The responses ranged from "gay" to one student associating the word with old British people eating crumpets.
A conservative group that is critical of what it sees as liberal bias in college classrooms gave the CU course - "Introduction to Lesbian, Bisexual and Gay Literature" - a dishonorable mention in its recent "Dirty Dozen" project, in which the group surveyed class titles and syllabi nationwide.
The Young America's Foundation says the courses on its list are "bizarre."
Stommel and his students' response? "Thanks!"
"They called us bizarre," Stommel said. "I'm so proud. I'm a lover of words. What better compliment is there than to be called bizarre?"

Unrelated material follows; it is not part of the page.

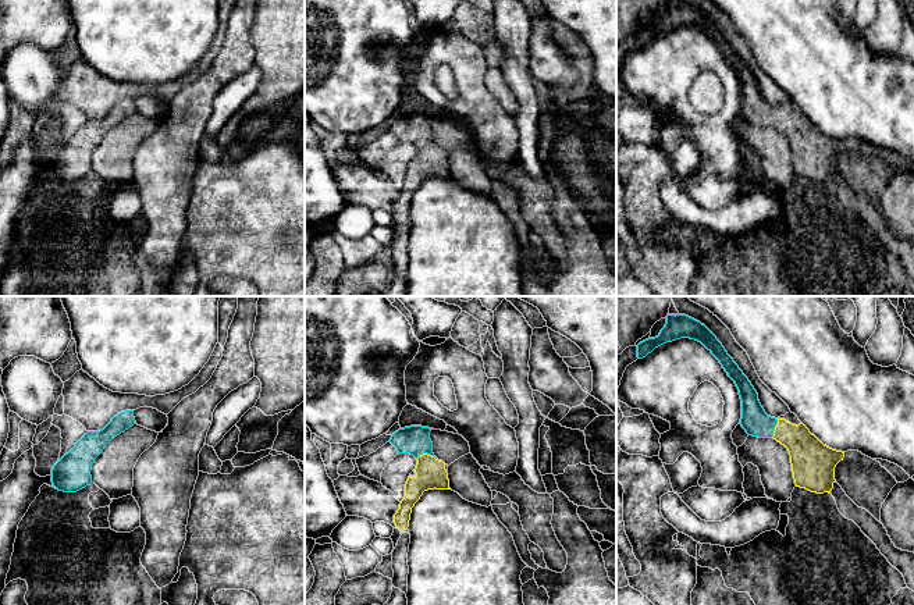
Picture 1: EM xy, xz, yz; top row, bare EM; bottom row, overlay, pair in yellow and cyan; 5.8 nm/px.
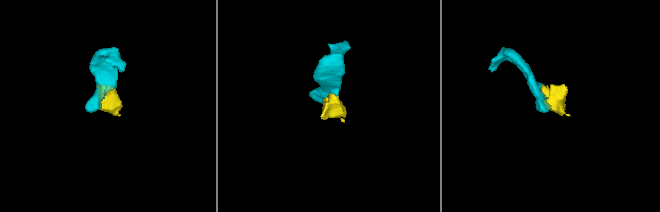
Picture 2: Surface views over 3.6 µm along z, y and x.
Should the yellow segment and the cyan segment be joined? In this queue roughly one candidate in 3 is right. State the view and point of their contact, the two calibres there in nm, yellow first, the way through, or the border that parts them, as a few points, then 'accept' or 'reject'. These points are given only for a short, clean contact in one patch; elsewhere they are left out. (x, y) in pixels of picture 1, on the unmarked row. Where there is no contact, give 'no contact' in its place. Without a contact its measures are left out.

Students in the CU course defend it, saying it challenges their minds and perceptions of identity with lively class discussions fueled by different viewpoints. Sure, a few said, the course may be skewed to the left, but that balances out others that tilt in the opposite direction.

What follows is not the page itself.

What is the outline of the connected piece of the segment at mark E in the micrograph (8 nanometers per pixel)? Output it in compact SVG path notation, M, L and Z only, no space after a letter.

The literature class didn't make it onto the conservative group's list of the 12 most egregious courses - which was topped by "The Phallus" at Occidental College in Los Angeles.
But it did join eight other schools on the dishonorable- mention list, including the University of California-Berkeley's "Sex Change City: Theorizing History in Genderqueer San Francisco" and Swarthmore College's "Peace Study in Action."
The syllabus for the lower-division elective at CU includes reading poetry from Walt Whitman, believed by some to be gay, to a book by modern novelist Virginia Woolf, who had an affair with a woman. The students also dissect films such as the gay cowboy hit Brokeback Mountain and Boys Don't Cry, a movie about a transgendered teenager.
The Washington, D.C.-based Young America's Foundation says there's no room in higher education for students to be studying topics such a gay literature.
These courses replace traditional scholarship and gobble up money and professors' time, says the group's spokesman, Jason Mattera.
Mattera points to a recent poll that shows Americans are more likely to come up with the names of characters on The Simpsons than freedoms protected by the First Amendment.
"There are a lot of soft courses," Mattera said. "Classes in American history go by the wayside."
He also says the Dirty Dozen courses are part of liberal educators' obsession with dividing people on the basis of race, sexuality and gender - their "holy trinity," as he calls it.
Mattera said the courses are filled with readings from leftist authors, and absent from class are opposing viewpoints, like an anti-gay marriage voice in a gay theory class.
"If you want to join the echo chamber, take these courses," he said.
Not so, says Stommel and his students.
"I'm not training them to be my automatons," Stommel said. "These students aren't an army of gay robots."
About 35 students are enrolled in the course, which consistently has a waiting list.